→ Directions
The records are to be copied exactly and in full.

→ Exercise material
━━━━━━
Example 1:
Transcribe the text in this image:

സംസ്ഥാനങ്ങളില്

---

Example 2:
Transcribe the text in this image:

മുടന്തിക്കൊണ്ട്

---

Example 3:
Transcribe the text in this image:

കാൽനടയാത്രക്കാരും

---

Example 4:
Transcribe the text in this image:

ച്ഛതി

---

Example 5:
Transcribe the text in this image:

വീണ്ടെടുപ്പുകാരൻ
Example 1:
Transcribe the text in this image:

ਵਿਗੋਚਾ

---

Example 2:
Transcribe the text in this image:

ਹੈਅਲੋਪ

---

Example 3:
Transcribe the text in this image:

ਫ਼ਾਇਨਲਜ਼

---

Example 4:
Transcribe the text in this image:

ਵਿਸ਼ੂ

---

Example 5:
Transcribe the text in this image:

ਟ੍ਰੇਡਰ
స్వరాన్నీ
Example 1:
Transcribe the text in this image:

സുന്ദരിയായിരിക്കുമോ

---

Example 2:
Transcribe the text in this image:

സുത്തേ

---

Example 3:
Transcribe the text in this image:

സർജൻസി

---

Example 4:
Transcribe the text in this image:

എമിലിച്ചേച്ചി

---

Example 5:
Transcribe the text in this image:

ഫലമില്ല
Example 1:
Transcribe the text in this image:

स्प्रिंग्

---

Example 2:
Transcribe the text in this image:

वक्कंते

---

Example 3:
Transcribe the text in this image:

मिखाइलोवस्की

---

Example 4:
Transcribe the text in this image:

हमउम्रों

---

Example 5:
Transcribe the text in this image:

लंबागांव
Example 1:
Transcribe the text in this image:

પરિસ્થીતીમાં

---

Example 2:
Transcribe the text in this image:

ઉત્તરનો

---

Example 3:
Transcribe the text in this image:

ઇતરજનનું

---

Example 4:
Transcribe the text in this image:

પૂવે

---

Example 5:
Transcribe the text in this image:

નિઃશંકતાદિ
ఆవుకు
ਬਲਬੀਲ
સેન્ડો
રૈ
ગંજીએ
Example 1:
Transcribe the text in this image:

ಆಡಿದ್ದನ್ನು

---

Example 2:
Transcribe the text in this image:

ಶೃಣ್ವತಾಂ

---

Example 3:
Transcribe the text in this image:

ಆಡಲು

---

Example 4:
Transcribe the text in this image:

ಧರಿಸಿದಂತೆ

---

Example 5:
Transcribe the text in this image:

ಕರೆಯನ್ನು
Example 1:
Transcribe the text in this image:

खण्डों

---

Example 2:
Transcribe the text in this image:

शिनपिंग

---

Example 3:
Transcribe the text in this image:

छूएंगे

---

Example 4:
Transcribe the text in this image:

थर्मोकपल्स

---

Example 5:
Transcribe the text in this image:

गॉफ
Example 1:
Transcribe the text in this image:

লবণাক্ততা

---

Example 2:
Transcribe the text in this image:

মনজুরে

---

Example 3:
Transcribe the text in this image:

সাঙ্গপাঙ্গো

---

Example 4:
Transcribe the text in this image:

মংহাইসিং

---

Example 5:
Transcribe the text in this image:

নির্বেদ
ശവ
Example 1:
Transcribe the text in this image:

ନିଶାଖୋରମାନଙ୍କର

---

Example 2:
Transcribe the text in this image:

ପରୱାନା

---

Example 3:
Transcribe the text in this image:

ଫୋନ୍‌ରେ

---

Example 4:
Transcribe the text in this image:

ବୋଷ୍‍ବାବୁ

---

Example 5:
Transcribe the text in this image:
━━━━━━
→ Solution to this problem
Example 1:
Transcribe the text in this image:

സംസ്ഥാനങ്ങളില്

---

Example 2:
Transcribe the text in this image:

മുടന്തിക്കൊണ്ട്

---

Example 3:
Transcribe the text in this image:

കാൽനടയാത്രക്കാരും

---

Example 4:
Transcribe the text in this image:

ച്ഛതി

---

Example 5:
Transcribe the text in this image:

വീണ്ടെടുപ്പുകാരൻ
Example 1:
Transcribe the text in this image:

ਵਿਗੋਚਾ

---

Example 2:
Transcribe the text in this image:

ਹੈਅਲੋਪ

---

Example 3:
Transcribe the text in this image:

ਫ਼ਾਇਨਲਜ਼

---

Example 4:
Transcribe the text in this image:

ਵਿਸ਼ੂ

---

Example 5:
Transcribe the text in this image:

ਟ੍ਰੇਡਰ
స్వరాన్నీ
Example 1:
Transcribe the text in this image:

സുന്ദരിയായിരിക്കുമോ

---

Example 2:
Transcribe the text in this image:

സുത്തേ

---

Example 3:
Transcribe the text in this image:

സർജൻസി

---

Example 4:
Transcribe the text in this image:

എമിലിച്ചേച്ചി

---

Example 5:
Transcribe the text in this image:

ഫലമില്ല
Example 1:
Transcribe the text in this image:

स्प्रिंग्

---

Example 2:
Transcribe the text in this image:

वक्कंते

---

Example 3:
Transcribe the text in this image:

मिखाइलोवस्की

---

Example 4:
Transcribe the text in this image:

हमउम्रों

---

Example 5:
Transcribe the text in this image:

लंबागांव
Example 1:
Transcribe the text in this image:

પરિસ્થીતીમાં

---

Example 2:
Transcribe the text in this image:

ઉત્તરનો

---

Example 3:
Transcribe the text in this image:

ઇતરજનનું

---

Example 4:
Transcribe the text in this image:

પૂવે

---

Example 5:
Transcribe the text in this image:

નિઃશંકતાદિ
ఆవుకు
ਬਲਬੀਲ
સેન્ડો
રૈ
ગંજીએ
Example 1:
Transcribe the text in this image:

ಆಡಿದ್ದನ್ನು

---

Example 2:
Transcribe the text in this image:

ಶೃಣ್ವತಾಂ

---

Example 3:
Transcribe the text in this image:

ಆಡಲು

---

Example 4:
Transcribe the text in this image:

ಧರಿಸಿದಂತೆ

---

Example 5:
Transcribe the text in this image:

ಕರೆಯನ್ನು
Example 1:
Transcribe the text in this image:

खण्डों

---

Example 2:
Transcribe the text in this image:

शिनपिंग

---

Example 3:
Transcribe the text in this image:

छूएंगे

---

Example 4:
Transcribe the text in this image:

थर्मोकपल्स

---

Example 5:
Transcribe the text in this image:

गॉफ
Example 1:
Transcribe the text in this image:

লবণাক্ততা

---

Example 2:
Transcribe the text in this image:

মনজুরে

---

Example 3:
Transcribe the text in this image:

সাঙ্গপাঙ্গো

---

Example 4:
Transcribe the text in this image:

মংহাইসিং

---

Example 5:
Transcribe the text in this image:

নির্বেদ
ശവ
Example 1:
Transcribe the text in this image:

ନିଶାଖୋରମାନଙ୍କର

---

Example 2:
Transcribe the text in this image:

ପରୱାନା

---

Example 3:
Transcribe the text in this image:

ଫୋନ୍‌ରେ

---

Example 4:
Transcribe the text in this image:

ବୋଷ୍‍ବାବୁ

---

Example 5:
Transcribe the text in this image:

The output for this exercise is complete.